[[ INFORMATION PROVIDED open ]]

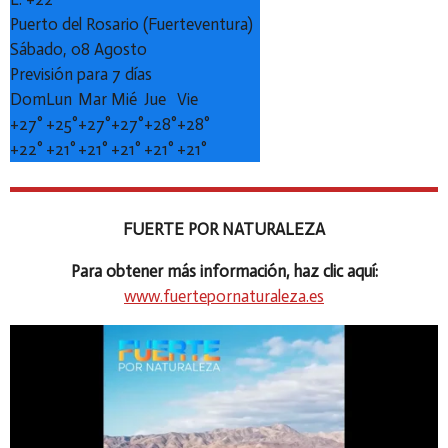
Puerto del Rosario (Fuerteventura)
Sábado, 08 Agosto
Previsión para 7 días
Dom
Lun
Mar
Mié
Jue
Vie
+
27°
+
25°
+
27°
+
27°
+
28°
+
28°
+
22°
+
21°
+
21°
+
21°
+
21°
+
21°
FUERTE POR NATURALEZA
Para obtener más información, haz clic aquí:
www.fuertepornaturaleza.es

[[ INFORMATION PROVIDED closed ]]

(YOUR ASSIGNMENT)
Give the text of the material again, substituting "Pronóstico" for "Previsión" and keeping everything else the same. Leave the pictures out.

(ANSWER SPACE)
Puerto del Rosario (Fuerteventura)
Sábado, 08 Agosto
Pronóstico para 7 días
Dom
Lun
Mar
Mié
Jue
Vie
+
27°
+
25°
+
27°
+
27°
+
28°
+
28°
+
22°
+
21°
+
21°
+
21°
+
21°
+
21°
FUERTE POR NATURALEZA
Para obtener más información, haz clic aquí:
www.fuertepornaturaleza.es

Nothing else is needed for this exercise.